Quoted passage:
# [SOLVED] SiS Mirage 3 Graphics



## themoodude

Hi, one simple question. Does SiS Mirage 3 Graphics support Hardware Transform & Lighting? The graphics are onboard, on a laptop, and are obviously very poor. They are however able to display Vista Aero with good performance. Only I can't find out whether HT&L is actually supported or not.

Cheers people
Dean


----------



## Houndog777

*Re: SiS Mirage 3 Graphics*

Hi, found this in a review of the Mirage-3.......
Quote: No Vertex Shader is present on the Mirage 3 graphics core disappointingly. Nevertheless the Mirage 3 graphics core has an integrated Transform and Lighting engine which is quite common nowadays. The graphics engine clock is expected around 250 MHz. :Unquote


----------



## themoodude

*Re: SiS Mirage 3 Graphics*

Only I have attempted to play a game (C&C: Generals) unsuccessfully. I meet the minimum, and recommended requirements, however the game runs incredibly slow. I had this exact problem on my old desktop pc, which at the time did not have a HT&L graphics card. I upgraded the card and was then able to run the game smoothly. I however no longer have the desktop pc, and am using a laptop as my primary pc.


----------



## Houndog777

*Re: SiS Mirage 3 Graphics*

Hi,
No Vertex Shader, could be the problem.
On this linked page, run the System Requirements "Can You Run It" tab on the right hand side.
http://www.electronicarts.co.uk/games/280,pccd/

Even if it does run, I would imagine the lack of vertex shader to be a real drawback.
The latest drivers wouldn't do any harm......

Work order A: Retype the SiS Mirage 3 forum thread word for word, starting at the words "On this linked" and stopping after the words "a real drawback.".
Work order B: Extend the SiS Mirage 3 forum thread past its final post.

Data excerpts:

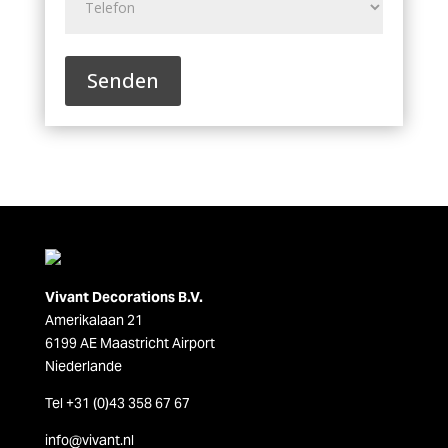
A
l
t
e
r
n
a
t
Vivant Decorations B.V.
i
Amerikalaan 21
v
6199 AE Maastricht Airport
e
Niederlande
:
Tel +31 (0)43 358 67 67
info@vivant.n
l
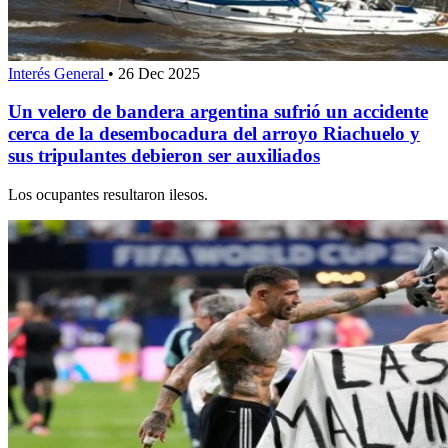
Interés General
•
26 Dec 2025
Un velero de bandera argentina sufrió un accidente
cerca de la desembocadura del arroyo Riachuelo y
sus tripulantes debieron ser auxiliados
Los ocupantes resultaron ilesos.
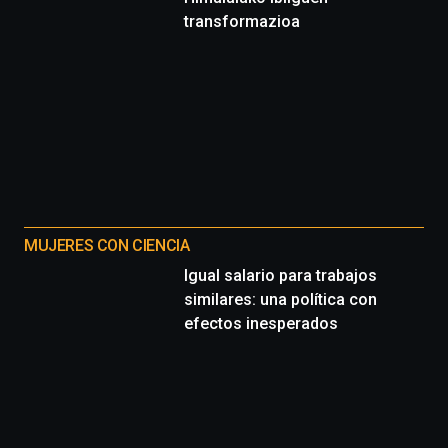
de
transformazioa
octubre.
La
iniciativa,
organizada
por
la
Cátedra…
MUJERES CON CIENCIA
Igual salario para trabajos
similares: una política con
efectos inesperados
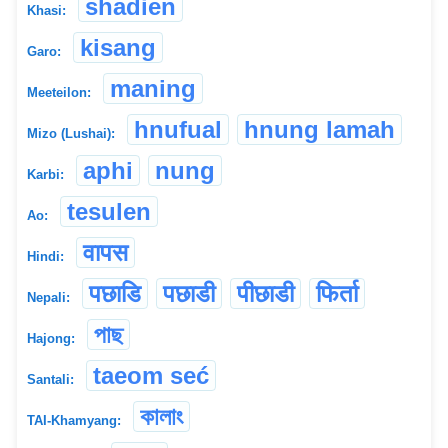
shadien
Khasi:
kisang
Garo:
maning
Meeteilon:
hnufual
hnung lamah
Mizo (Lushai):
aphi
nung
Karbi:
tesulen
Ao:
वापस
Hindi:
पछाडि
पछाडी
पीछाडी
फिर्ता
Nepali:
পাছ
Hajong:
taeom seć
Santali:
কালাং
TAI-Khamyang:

==

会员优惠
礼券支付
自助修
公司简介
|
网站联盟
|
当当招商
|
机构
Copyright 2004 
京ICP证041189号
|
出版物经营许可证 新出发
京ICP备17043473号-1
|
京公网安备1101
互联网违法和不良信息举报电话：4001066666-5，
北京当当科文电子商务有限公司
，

...

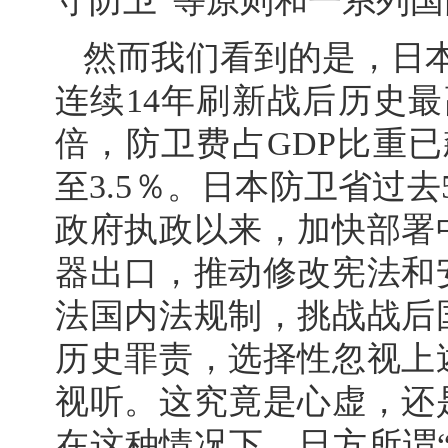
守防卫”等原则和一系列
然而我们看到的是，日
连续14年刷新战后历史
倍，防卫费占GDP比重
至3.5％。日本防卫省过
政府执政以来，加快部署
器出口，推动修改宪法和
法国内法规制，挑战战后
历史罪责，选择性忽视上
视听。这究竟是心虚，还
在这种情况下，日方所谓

Response area A:
On this linked page, run the System Requirements "Can You Run It" tab on the right hand side.
http://www.electronicarts.co.uk/games/280,pccd/

Even if it does run, I would imagine the lack of vertex shader to be a real drawback.

Response area B:
http://www.sis.com/download/agreement.php?url=/download/


----------



## themoodude

*Re: SiS Mirage 3 Graphics*

Well according to the EA site, I can run the game, above the minimum requirements, and can also run a few other games that I have before queried, however C&C:G still fails to run smoothly. I allready have the latest drivers (i think). I'll DL some anyway, just incase, and give it another go. Cheers mate


----------



## themoodude

*Re: SiS Mirage 3 Graphics*

Strange, although C&C 3 uses the same engine as C&C Generals, I am able to run C&C 3, but not Generals. Oh well, problem solved I suppose. I can happily play C&C 3, so that's good enough for me!


----------



## braulio

:wave:


themoodude said:


> Hi, one simple question. Does SiS Mirage 3 Graphics support Hardware Transform & Lighting? The graphics are onboard, on a laptop, and are obviously very poor. They are however able to display Vista Aero with good performance. Only I can't find out whether HT&L is actually supported or not.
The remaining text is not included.